All these fanciful schemes, ready only far in the future and at horrendous cost, are to swap out a gas tax mechanism that is in place, has been working for almost three quarters of a century, and addresses the need for infrastructure rehabilitation — which is right now.

the no-tax payment plan

As for the just-enacted stopgap. Republicans insist that everything be somehow paid for and the $10.8 billion patch for the next ten months is no exception. By labeling even the adjustment of the gas excise to repair inflation’s erosion as a forbidden tax increase, House members had to seek absurd funding alternatives. They were joined by Democrats, given the election year, who feared a backlash if they asked the public to pay for what they use. Instead, to pay the tab, House members hit upon “pension smoothing”, a term meant to deflect us from translating it as “let the future pay for it”.

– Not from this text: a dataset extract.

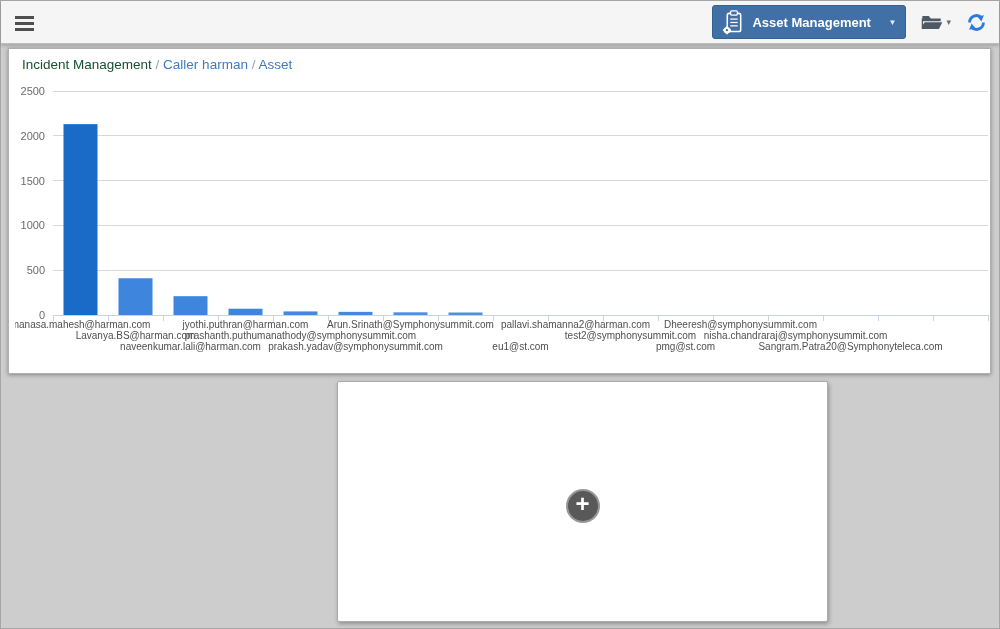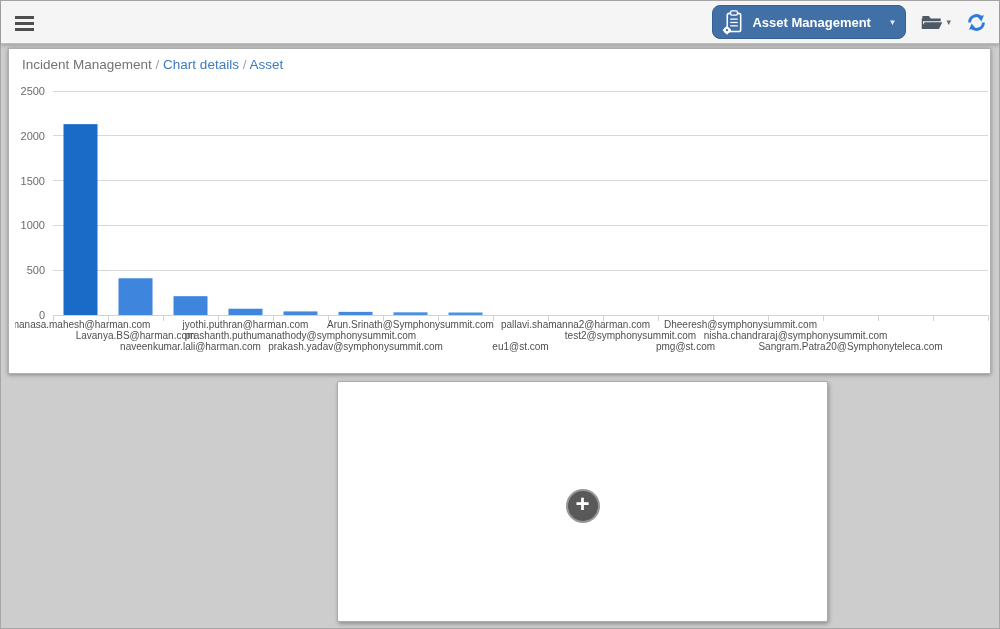"Asset Management" .module-btn { border-radius: 8px -> 3px }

The maneuver delays requirements for corporations to pay into their employees’ pension funds. Reduced payments result in higher profits. The higher taxes on those profits is what Congress expects will match about two-thirds of the cost of the highway funding. Of course, companies will need to make those pensions whole in future years, which will lead to reduced profits and lower tax collections. Hence, the future pays for today’s transportation funding.

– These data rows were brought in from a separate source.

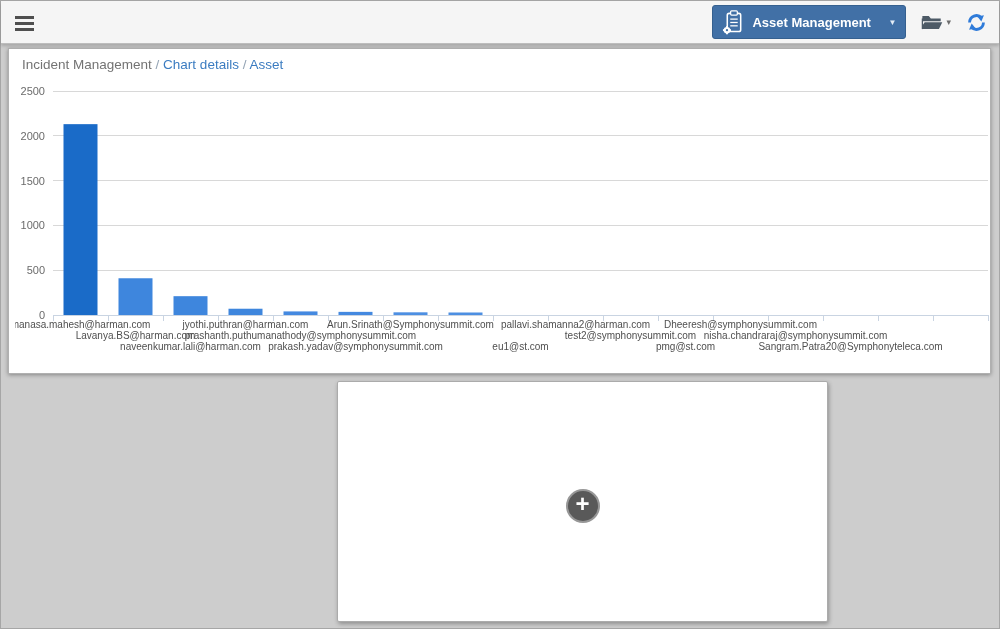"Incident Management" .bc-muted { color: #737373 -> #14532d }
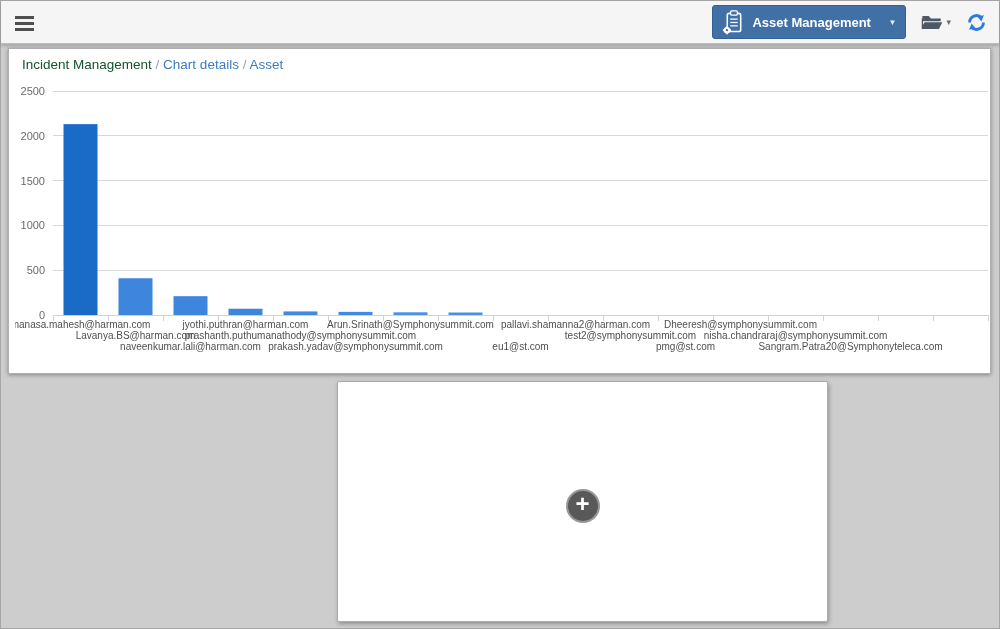"Chart details" span.bc-link { text: Chart details -> Caller harman }
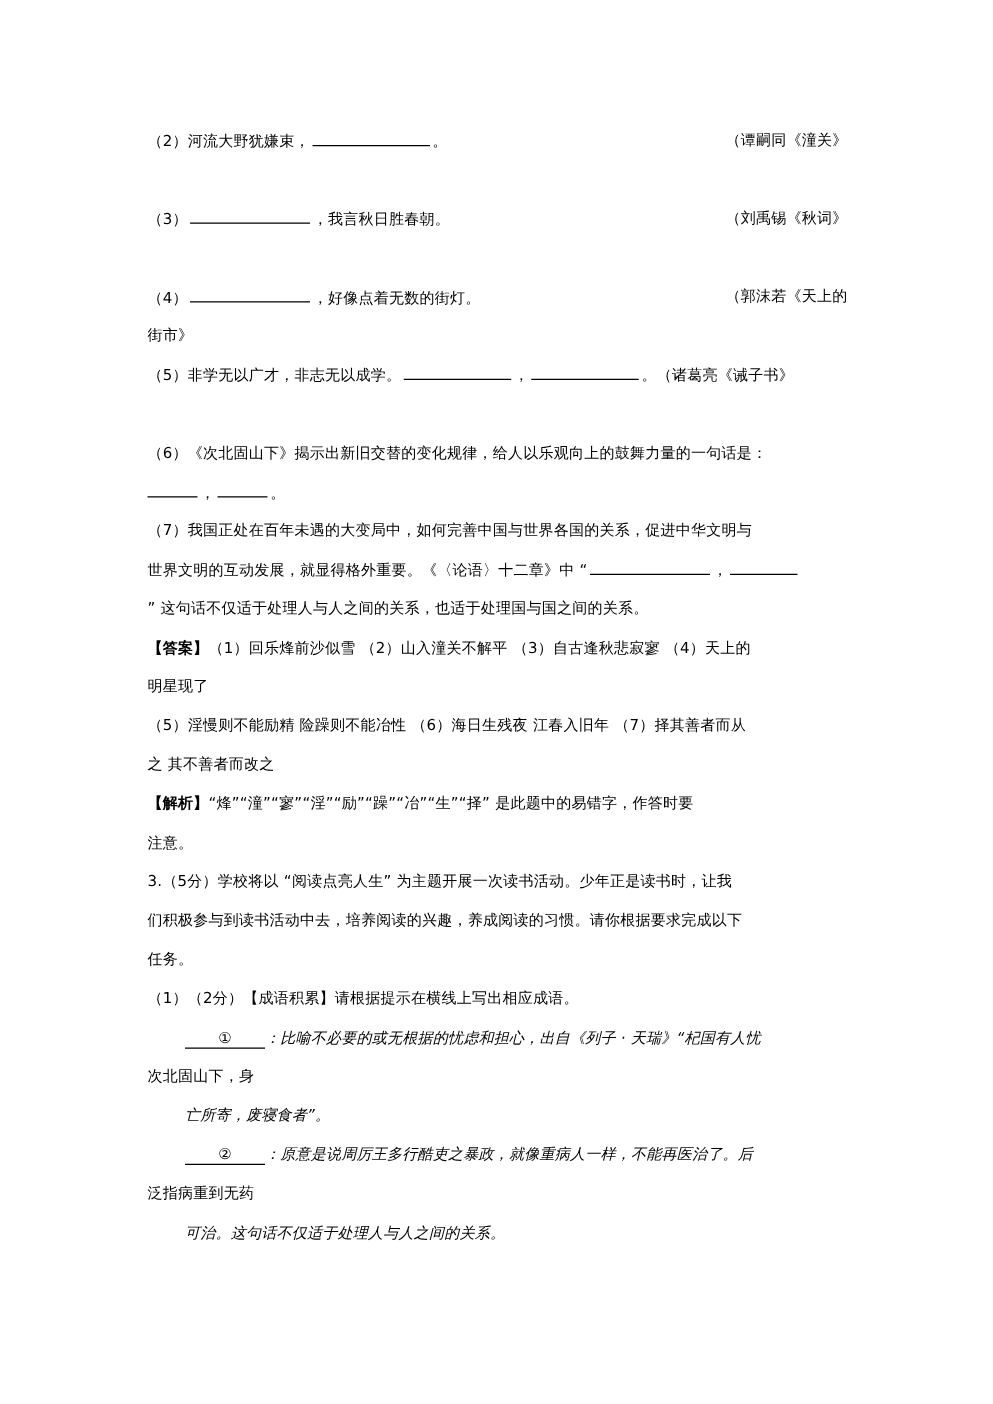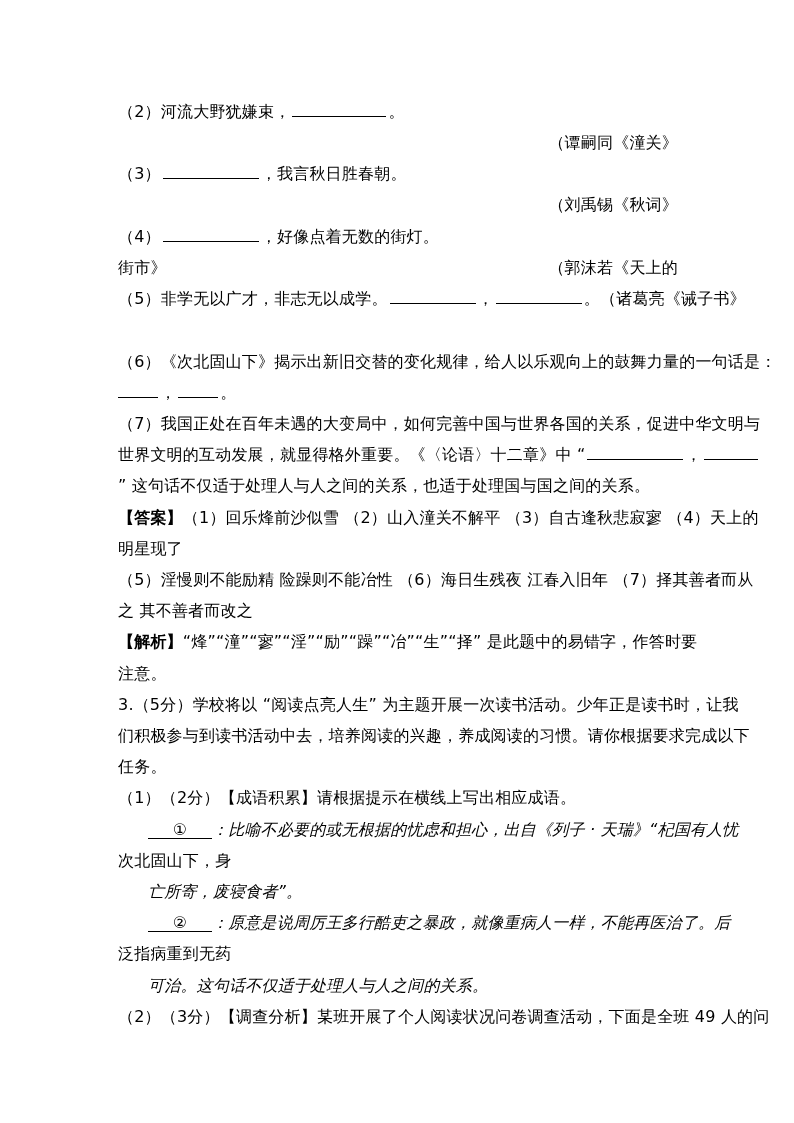"（2）河流大野犹嫌束， 。" .line { font-size: 16px -> 12px }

The Senate wanted a funding band-aid that would run out in December to force this Congress to deal with the highway bill, rather than the incoming Congress. And its lesser fending didn't need "pension smoothing". President Obama, who has repeatedly urged Congress to fund infrastructure repair, showed his irritation at the House “kicking the can down the road” and “careening from crisis to crisis” but he's short on political courage as well. In April he sent Congress a transportation proposal to spend $302 billion over four years that skirted raising the gas tax and instead proposed a hodgepodge of charges to fill the gap — tolls on the interstates, increased safety violation fines for automakers — and let’s go after those who are entirely uninvolved: “We pay for the transportation project [sic] in part by closing tax loopholes for companies that ship jobs overseas and avoid paying their fair share of taxes".

fits and starts

Funding by last minute spasms demonstrates congressional ignorance of how actual work is performed. Roads and bridges are long-term projects entailing planning, engineering and years of work. Congress leaves states guessing until the last minute whether any infrastructure money will be forthcoming. States now know no further than next May what monies will be available (and that’s about when the fight over the debt ceiling will be rejoined). Beyond that date, states cannot plan, as they watch Congress endlessly punt problems down the calendar. They are left to lurch like a car out of gas.